• _Selected extract_
********
Unfortunately, the above method of measuring the speed of operations is not completely accurate, because it also includes the loop overhead (incrementing i from 1 to 10,000) and the cost of the assignment of the result to x. The loop overhead can be minimized by placing many operations within the loop, as below:

    volatile int x = 0; // volatile to prevent optimizations
    clock_t before = clock();
    for (int i = 0; i < ITERATIONS; i++) {
        x = x << 1; x = x << 1; x = x << 1; x = x << 1;
        x = x << 1; x = x << 1; x = x << 1; x = x << 1;
        x = x << 1; x = x << 1; x = x << 1; x = x << 1;
        x = x << 1; x = x << 1; x = x << 1; x = x << 1;
        x = x << 1; x = x << 1; x = x << 1; x = x << 1;
    }
    printf("%d Shifts took %f seconds\n", ITERATIONS * 20,
        (double)(clock() - before) / CLOCKS_PER_SEC);
    before = clock();
    for (int i = 0; i < ITERATIONS; i++) {
        x = x * 2; x = x * 2; x = x * 2; x = x * 2;
        x = x * 2; x = x * 2; x = x * 2; x = x * 2;
        x = x * 2; x = x * 2; x = x * 2; x = x * 2;
        x = x * 2; x = x * 2; x = x * 2; x = x * 2;
        x = x * 2; x = x * 2; x = x * 2; x = x * 2;
    }
    printf("%d Multiplications took %f seconds\n", ITERATIONS * 20,
        (double)(clock() - before) / CLOCKS_PER_SEC);

Unfortunately, the assignment operations are needed to prevent the optimizer removing the computations, as discussed above. The only truly effective method of removing the cost of the assignment from the measurement is to time another separate loop, and subtract its time from that of the other loops, as below. This method also automatically accounts for the loop overhead cost, so the multiple operations inside each loop are not needed (and in fact would be incorrect). Our final version of the benchmark program is also made more sophisticated to output the relative magnitude of the two operations:

    void profile_shifts4()
    {
        const int MILLION = 1000000;
        const int ITERATIONS = 1000 * MILLION;
        volatile int x = 0; // volatile to prevent optimizations
        double time1, time2;

        // Time the loop overhead
        clock_t before = clock();
        for (int i = 0; i < ITERATIONS; i++)
********
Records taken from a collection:
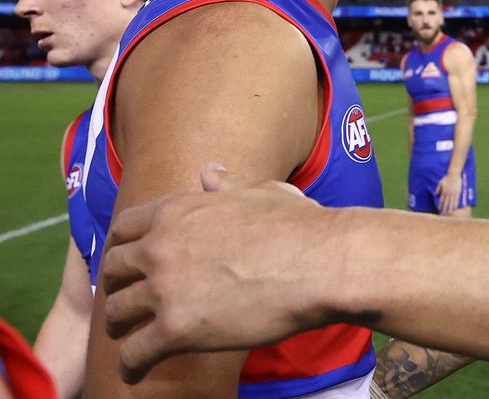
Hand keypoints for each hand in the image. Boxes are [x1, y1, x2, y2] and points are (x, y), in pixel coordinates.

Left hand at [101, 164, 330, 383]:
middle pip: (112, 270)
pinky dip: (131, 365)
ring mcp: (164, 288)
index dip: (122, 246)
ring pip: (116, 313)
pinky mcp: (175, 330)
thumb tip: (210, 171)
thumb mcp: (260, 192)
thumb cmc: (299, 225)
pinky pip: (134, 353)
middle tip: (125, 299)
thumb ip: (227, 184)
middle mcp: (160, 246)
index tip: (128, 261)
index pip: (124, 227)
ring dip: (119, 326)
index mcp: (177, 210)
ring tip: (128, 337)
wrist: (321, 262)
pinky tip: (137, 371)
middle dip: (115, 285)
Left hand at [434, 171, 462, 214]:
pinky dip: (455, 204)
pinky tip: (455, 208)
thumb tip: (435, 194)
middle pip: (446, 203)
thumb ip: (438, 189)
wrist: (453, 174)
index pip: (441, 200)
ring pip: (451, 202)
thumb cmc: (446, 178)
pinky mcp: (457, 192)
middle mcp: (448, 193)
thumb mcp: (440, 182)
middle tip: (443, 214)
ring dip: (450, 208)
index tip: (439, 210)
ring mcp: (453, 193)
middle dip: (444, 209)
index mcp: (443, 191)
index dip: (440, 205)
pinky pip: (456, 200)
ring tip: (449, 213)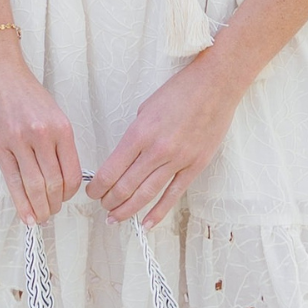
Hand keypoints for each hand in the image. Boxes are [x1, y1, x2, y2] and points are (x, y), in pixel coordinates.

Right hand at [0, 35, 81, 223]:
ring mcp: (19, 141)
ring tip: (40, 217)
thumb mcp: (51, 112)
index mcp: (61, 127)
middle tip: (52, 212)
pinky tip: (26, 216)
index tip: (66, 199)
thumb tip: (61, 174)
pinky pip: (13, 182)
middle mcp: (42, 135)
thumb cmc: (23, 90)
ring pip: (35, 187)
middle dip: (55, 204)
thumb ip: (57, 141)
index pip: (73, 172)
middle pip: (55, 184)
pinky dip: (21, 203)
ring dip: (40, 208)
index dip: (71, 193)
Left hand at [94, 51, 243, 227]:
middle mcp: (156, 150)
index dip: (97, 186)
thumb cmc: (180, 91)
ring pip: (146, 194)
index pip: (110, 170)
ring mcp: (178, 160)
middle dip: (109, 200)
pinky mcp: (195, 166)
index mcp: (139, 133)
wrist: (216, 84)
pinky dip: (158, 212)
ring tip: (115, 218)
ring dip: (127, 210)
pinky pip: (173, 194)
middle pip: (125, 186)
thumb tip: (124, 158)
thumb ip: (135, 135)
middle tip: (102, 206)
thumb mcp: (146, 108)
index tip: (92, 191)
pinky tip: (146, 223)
********
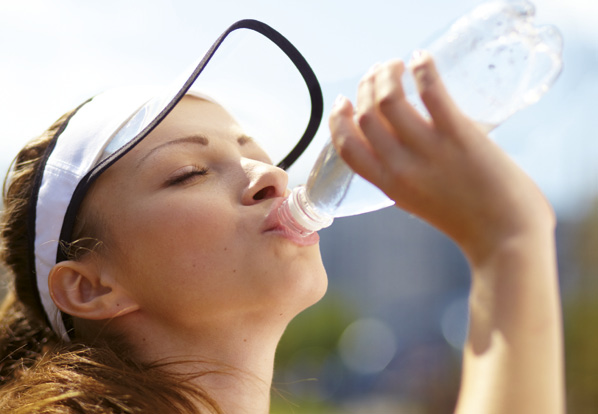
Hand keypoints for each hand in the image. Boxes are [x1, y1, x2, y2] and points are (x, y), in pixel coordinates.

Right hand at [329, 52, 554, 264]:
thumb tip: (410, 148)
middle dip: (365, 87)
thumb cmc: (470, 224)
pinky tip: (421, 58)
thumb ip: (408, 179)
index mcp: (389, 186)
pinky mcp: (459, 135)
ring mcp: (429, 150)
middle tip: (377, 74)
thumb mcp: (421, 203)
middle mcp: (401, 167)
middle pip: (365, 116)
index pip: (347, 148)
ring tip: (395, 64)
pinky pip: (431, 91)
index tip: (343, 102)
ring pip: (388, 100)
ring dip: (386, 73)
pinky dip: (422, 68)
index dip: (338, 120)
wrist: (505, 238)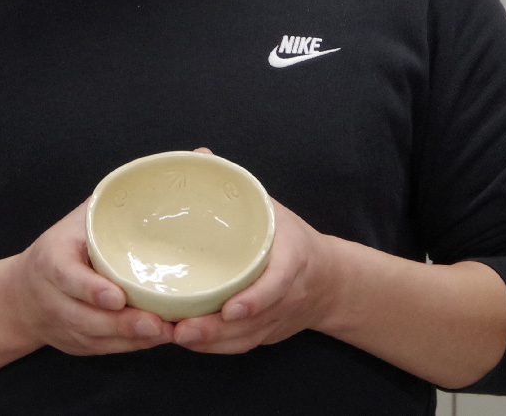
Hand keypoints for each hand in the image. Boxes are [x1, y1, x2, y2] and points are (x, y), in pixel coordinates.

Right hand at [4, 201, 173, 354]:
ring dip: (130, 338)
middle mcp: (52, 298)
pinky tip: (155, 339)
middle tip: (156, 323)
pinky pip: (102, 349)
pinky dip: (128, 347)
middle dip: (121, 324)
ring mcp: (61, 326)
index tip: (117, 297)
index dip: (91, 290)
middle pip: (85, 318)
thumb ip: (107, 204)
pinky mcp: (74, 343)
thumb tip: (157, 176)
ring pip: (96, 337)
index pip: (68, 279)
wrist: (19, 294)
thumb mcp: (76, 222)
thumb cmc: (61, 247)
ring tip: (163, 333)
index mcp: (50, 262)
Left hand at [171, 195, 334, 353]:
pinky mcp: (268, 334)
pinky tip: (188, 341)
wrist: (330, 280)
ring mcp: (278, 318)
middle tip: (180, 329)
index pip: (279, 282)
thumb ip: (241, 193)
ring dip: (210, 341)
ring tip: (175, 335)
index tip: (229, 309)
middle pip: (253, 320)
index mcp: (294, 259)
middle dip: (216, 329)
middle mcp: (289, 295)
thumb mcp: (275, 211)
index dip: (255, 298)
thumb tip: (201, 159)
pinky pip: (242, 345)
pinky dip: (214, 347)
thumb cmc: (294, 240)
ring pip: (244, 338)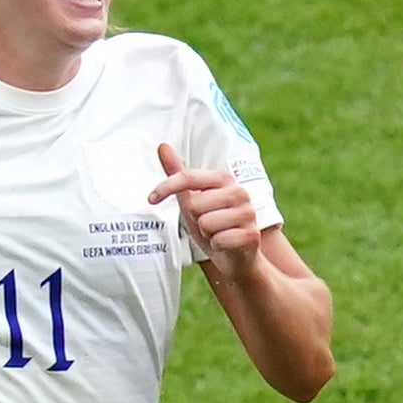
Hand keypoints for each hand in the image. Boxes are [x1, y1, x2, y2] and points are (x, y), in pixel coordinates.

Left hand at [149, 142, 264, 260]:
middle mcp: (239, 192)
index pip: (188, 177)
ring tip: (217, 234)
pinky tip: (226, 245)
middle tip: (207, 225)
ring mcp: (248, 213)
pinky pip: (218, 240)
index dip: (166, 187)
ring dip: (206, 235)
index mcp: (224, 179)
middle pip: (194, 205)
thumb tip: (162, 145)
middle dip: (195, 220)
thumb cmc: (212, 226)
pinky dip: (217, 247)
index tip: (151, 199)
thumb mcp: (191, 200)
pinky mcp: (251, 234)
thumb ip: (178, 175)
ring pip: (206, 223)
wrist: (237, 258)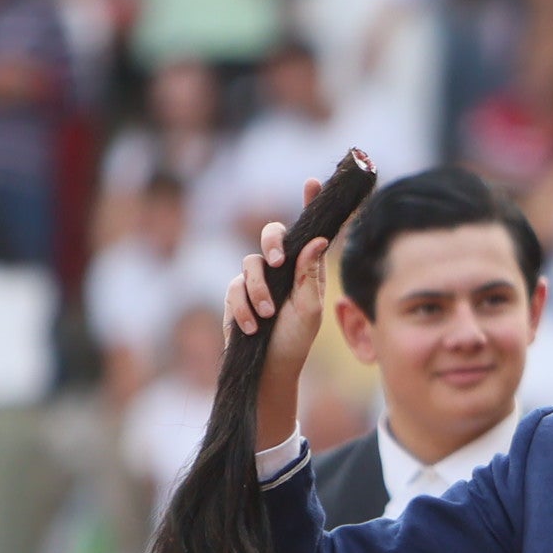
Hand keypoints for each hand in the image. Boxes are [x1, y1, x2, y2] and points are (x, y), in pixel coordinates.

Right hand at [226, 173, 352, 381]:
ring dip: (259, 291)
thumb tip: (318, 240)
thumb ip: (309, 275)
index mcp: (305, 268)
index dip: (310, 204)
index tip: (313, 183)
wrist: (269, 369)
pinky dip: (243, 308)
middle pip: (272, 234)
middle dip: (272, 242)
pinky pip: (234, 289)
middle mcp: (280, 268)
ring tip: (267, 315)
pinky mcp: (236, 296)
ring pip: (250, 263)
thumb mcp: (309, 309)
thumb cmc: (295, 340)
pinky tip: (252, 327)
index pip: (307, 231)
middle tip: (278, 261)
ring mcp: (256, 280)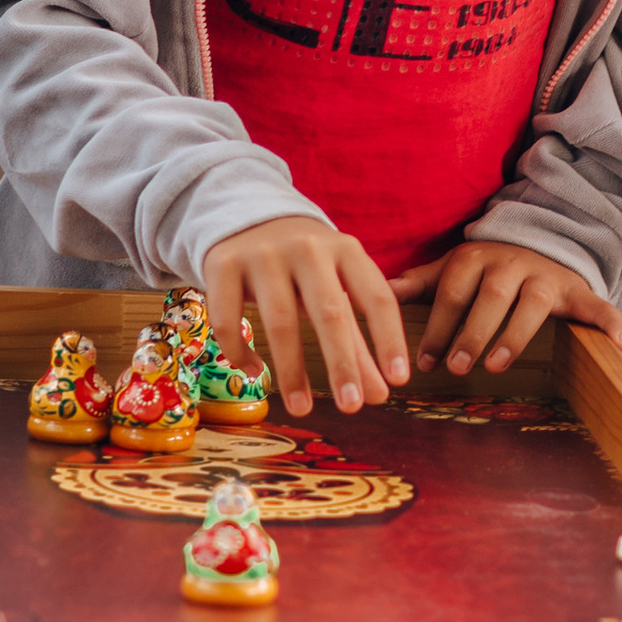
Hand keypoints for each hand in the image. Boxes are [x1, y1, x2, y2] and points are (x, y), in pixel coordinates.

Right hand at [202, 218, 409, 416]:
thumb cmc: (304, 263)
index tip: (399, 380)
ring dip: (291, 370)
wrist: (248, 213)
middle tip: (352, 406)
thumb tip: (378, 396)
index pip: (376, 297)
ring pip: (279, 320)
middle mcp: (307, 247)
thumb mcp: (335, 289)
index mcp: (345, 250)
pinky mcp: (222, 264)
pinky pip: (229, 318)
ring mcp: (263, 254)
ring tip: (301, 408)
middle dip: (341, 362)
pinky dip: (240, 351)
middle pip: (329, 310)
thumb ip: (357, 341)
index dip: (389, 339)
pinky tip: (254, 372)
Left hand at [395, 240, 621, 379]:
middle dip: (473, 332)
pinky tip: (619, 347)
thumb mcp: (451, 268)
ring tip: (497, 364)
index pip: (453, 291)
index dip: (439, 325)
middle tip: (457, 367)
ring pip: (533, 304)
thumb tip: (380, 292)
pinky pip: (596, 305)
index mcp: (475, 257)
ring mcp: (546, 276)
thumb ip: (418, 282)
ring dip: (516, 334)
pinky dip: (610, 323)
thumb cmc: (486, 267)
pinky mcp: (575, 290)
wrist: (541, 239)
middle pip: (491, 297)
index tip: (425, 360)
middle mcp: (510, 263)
********
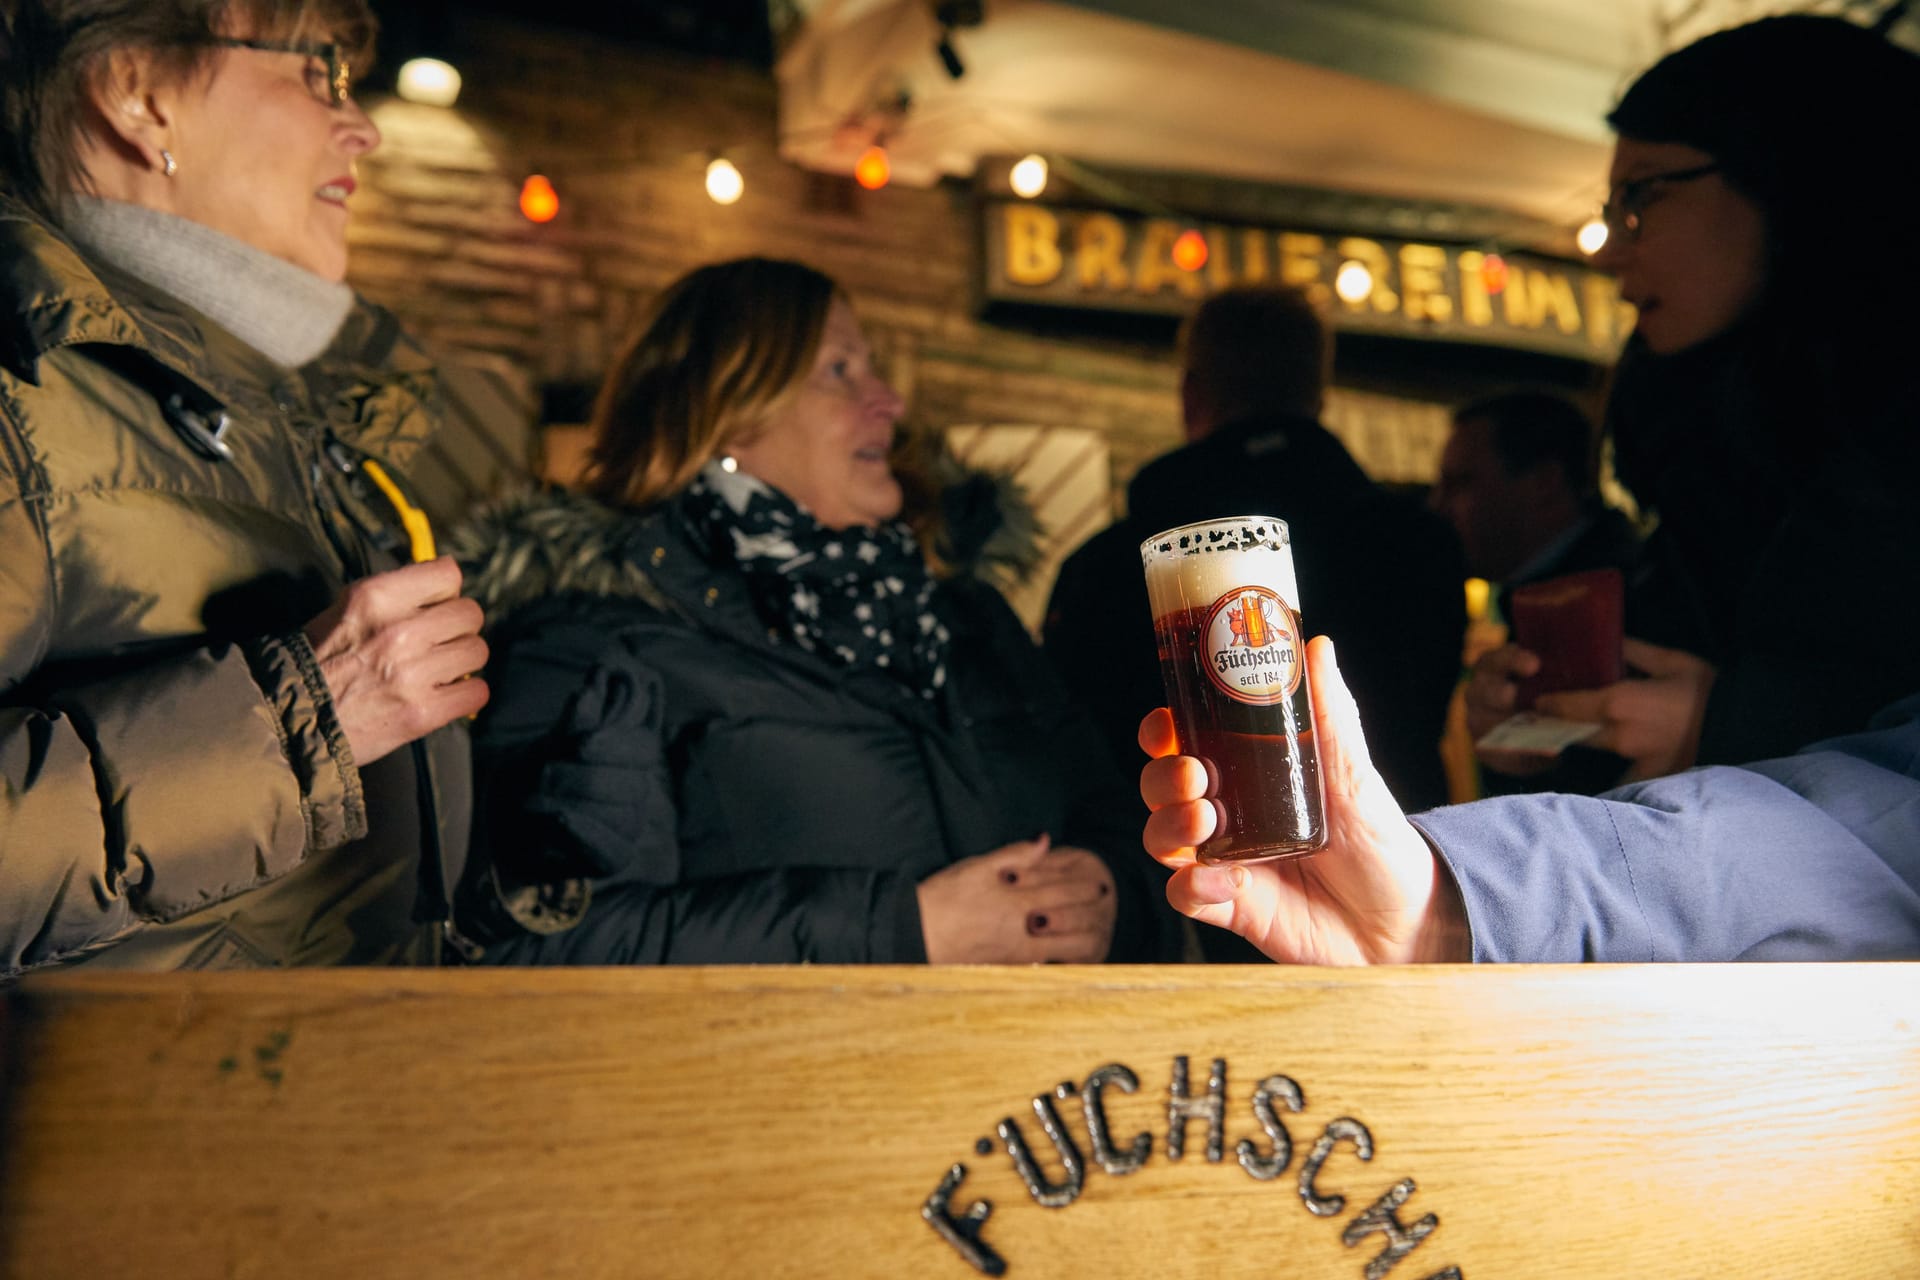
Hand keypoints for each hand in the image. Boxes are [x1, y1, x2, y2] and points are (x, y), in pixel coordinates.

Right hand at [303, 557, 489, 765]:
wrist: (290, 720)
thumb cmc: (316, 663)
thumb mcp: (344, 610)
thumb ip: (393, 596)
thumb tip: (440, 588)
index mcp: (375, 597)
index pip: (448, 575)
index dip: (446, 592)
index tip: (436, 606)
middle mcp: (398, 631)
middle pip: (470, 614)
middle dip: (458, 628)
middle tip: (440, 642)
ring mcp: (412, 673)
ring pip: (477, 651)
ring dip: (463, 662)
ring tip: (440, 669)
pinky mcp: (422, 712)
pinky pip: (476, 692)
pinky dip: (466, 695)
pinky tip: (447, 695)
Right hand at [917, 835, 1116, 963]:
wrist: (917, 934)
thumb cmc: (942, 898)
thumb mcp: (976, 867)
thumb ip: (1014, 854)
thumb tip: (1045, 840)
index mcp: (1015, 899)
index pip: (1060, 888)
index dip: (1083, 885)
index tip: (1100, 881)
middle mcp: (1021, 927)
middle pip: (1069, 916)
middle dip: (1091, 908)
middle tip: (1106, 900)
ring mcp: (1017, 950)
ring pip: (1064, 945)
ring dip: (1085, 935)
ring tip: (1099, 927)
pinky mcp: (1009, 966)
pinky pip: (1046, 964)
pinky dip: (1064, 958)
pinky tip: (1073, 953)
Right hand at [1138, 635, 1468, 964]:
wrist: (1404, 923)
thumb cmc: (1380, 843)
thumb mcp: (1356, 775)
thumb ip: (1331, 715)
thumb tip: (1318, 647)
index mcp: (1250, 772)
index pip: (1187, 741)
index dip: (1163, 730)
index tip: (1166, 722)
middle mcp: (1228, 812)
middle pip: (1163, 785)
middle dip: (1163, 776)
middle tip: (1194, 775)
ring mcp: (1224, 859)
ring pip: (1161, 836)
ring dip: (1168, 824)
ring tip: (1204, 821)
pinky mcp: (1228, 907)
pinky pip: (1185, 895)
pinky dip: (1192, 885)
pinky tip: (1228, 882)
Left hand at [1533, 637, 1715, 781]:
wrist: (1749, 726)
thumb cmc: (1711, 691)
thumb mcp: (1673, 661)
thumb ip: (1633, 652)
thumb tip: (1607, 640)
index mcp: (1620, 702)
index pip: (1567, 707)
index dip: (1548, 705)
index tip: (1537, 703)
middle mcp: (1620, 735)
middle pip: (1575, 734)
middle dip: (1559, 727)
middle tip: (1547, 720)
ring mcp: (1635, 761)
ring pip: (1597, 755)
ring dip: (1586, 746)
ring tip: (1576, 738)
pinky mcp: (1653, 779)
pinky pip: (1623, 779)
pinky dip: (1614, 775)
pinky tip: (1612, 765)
********
Return, character for character, the part of the passage on timing shift and multiplication operations starting at "Unfortunately, the assignment" and ending at "void profile_shifts4()".

• _Task output_
Unfortunately, the assignment operations are needed to prevent the optimizer removing the computations, as discussed above. The only truly effective method of removing the cost of the assignment from the measurement is to time another separate loop, and subtract its time from that of the other loops, as below. This method also automatically accounts for the loop overhead cost, so the multiple operations inside each loop are not needed (and in fact would be incorrect). Our final version of the benchmark program is also made more sophisticated to output the relative magnitude of the two operations:

    void profile_shifts4()